Impact of susceptibility profiles of Gram-negative bacteria before and after the introduction of ertapenem at a medical center in northern Taiwan from 2004 to 2010.

This retrospective observational study evaluated the impact of antimicrobial consumption on antimicrobial susceptibility among aerobic Gram-negative bacteria after introducing ertapenem to the formulary of a teaching hospital (1130 beds) in northern Taiwan. Data on consumption of various antimicrobial agents, expressed as defined daily dose/1000 patient-days (DDD/1000 PD), were collected retrospectively from hospital pharmacy records 2 years before and 5 years after the introduction of ertapenem (October 2005). During the study period, the consumption of ampicillin and aminoglycosides decreased significantly.

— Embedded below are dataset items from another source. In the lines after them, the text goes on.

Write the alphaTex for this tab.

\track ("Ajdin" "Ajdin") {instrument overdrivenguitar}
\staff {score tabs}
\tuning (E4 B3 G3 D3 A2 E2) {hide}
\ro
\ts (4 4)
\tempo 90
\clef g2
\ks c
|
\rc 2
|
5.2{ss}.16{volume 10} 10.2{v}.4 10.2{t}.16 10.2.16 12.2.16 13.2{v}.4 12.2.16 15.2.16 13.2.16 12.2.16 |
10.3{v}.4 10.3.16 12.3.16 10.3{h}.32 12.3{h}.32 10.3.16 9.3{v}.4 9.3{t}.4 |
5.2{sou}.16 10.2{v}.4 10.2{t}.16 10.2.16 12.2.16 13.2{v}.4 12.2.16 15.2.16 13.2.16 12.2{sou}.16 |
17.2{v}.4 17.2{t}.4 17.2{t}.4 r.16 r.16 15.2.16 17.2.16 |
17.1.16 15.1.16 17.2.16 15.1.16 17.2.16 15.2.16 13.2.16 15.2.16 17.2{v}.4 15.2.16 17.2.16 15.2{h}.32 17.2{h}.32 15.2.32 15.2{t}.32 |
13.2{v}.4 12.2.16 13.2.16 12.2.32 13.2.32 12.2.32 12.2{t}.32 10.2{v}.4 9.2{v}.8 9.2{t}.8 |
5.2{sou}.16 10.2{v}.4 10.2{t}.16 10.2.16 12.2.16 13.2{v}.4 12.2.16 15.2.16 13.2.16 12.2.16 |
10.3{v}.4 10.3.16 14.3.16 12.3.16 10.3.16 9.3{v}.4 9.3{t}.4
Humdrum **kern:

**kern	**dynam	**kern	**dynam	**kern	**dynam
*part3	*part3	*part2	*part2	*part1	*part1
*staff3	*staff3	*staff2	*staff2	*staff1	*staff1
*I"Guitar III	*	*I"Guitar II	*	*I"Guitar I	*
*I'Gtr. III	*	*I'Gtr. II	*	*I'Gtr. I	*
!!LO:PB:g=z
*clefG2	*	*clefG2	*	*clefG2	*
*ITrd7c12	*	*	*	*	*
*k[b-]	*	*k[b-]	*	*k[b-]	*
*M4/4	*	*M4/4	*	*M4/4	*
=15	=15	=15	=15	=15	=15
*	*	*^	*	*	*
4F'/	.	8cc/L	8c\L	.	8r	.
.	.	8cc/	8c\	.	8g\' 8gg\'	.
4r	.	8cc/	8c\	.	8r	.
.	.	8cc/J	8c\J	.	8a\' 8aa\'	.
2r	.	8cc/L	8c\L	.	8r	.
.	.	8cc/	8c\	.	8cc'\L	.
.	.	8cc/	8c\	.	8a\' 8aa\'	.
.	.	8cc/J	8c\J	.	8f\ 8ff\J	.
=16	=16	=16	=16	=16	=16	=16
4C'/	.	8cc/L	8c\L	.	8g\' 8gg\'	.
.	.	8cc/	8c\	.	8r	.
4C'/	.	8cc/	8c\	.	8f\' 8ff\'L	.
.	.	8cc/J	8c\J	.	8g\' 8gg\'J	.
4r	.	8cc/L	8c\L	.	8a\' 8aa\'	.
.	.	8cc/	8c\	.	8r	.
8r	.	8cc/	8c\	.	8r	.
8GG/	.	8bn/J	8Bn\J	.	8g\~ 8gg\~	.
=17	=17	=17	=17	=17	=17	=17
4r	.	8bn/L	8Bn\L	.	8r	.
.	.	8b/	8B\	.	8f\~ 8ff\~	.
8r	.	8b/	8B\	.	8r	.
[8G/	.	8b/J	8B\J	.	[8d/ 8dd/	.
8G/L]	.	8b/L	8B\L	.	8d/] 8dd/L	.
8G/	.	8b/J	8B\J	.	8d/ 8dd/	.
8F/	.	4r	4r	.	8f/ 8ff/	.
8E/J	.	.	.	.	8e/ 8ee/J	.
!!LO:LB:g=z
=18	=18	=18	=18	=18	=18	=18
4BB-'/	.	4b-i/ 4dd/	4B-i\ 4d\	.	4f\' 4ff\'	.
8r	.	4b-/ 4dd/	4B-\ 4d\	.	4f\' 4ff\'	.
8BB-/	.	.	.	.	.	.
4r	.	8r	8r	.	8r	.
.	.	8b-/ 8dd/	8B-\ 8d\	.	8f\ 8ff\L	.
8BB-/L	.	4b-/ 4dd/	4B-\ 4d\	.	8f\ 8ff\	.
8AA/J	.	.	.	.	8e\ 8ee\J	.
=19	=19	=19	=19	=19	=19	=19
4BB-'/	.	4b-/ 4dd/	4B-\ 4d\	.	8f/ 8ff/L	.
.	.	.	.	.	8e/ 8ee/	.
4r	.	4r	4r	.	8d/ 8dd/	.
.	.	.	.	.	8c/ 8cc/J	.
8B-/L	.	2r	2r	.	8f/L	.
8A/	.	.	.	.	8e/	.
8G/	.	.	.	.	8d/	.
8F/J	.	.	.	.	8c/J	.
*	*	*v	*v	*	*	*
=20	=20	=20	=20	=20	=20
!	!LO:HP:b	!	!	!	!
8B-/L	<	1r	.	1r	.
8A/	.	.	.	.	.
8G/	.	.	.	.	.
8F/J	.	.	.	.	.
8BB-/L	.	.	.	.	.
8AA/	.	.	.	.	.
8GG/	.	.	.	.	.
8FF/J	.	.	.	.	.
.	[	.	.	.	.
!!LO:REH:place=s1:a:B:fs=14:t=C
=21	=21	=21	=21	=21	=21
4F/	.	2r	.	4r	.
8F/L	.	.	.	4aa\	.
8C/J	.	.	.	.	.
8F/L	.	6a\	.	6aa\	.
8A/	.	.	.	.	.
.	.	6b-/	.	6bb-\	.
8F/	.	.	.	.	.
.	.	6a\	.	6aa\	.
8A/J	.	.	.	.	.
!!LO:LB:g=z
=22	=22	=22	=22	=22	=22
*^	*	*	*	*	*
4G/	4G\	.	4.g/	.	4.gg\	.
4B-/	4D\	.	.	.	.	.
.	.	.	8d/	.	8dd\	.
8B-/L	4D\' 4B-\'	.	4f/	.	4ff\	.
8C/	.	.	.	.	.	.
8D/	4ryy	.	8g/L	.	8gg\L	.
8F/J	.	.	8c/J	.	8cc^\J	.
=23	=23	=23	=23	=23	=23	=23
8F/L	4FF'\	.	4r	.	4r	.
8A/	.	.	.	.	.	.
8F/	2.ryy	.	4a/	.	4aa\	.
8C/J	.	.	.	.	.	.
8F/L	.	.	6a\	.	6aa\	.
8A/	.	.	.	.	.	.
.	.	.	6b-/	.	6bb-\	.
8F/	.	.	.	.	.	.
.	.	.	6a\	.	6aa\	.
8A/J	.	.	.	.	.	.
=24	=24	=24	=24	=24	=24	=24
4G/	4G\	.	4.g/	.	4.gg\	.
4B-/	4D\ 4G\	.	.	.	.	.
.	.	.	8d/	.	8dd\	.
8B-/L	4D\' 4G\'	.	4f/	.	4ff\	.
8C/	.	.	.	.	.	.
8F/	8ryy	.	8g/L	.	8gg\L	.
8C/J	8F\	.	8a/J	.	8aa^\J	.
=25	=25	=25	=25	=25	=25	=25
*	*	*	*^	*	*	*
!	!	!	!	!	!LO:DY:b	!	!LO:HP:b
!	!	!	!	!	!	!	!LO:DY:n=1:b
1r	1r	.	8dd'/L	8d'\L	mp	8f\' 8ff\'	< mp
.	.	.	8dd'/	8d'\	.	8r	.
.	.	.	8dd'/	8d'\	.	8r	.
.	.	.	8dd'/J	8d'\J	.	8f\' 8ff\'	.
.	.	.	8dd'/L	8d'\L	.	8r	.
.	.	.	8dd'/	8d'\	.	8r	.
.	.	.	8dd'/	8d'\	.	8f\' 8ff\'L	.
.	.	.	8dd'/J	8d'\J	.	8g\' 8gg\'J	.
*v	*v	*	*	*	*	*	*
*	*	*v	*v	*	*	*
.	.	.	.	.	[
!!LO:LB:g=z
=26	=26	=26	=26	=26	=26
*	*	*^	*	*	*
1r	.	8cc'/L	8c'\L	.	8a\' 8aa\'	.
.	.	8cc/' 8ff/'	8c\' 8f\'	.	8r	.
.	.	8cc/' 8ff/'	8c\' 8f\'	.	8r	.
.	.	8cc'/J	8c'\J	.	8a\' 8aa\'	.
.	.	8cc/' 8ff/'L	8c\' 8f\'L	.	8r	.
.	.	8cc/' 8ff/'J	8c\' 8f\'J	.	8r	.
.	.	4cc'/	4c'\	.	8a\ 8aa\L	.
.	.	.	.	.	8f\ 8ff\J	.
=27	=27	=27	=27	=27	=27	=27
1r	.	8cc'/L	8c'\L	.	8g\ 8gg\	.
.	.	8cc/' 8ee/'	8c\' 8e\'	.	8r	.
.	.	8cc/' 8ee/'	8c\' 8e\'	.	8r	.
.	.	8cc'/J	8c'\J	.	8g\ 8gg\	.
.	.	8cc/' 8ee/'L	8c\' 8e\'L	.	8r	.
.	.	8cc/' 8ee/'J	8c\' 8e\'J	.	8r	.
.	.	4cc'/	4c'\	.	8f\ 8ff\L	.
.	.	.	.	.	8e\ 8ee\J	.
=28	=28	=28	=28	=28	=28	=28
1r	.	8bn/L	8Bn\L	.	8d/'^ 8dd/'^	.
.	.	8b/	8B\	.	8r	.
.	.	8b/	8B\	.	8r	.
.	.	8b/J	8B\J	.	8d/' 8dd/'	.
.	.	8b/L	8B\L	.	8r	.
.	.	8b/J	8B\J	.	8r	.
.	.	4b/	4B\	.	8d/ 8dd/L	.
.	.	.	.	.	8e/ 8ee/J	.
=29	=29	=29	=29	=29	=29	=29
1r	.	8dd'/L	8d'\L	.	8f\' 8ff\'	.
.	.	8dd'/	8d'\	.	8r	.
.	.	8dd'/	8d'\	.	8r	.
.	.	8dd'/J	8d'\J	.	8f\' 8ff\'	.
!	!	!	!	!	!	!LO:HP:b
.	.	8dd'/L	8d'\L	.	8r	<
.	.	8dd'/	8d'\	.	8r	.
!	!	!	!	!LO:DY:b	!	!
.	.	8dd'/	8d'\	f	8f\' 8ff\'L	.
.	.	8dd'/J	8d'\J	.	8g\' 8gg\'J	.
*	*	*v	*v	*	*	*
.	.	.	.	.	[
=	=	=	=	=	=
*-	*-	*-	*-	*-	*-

In contrast, the consumption of cefoxitin, ceftazidime, cefpirome, piperacillin-tazobactam, carbapenems (ertapenem, imipenem, and meropenem), and fluoroquinolones (ciprofloxacin, levofloxacin, and moxifloxacin) increased significantly over time. There was a significant increase in the rate of susceptibility of Escherichia coli to ampicillin, cefotaxime, ceftazidime, piperacillin-tazobactam, cefpirome, amikacin, and levofloxacin; an increase in the rate of susceptibility of Klebsiella pneumoniae to ceftazidime, cefepime, cefpirome, piperacillin-tazobactam, meropenem, levofloxacin, and amikacin; a significant decrease in the rate of susceptibility of Pseudomonas aeruginosa to meropenem; and a significant decrease in the rate of susceptibility of Acinetobacter baumannii to ceftazidime, carbapenems, ciprofloxacin, and levofloxacin. The rate of antibiotic susceptibility to ertapenem of extended spectrum ß-lactamase producers, including E. coli and K. pneumoniae, remained stable. Usage of ertapenem was found to be negatively and significantly associated with the susceptibility rates of P. aeruginosa to meropenem and gentamicin. Significantly negative correlations were noted between the use of ertapenem and the rates of susceptibility of A. baumannii to ceftazidime, piperacillin-tazobactam, carbapenems (imipenem and meropenem), ciprofloxacin, and levofloxacin.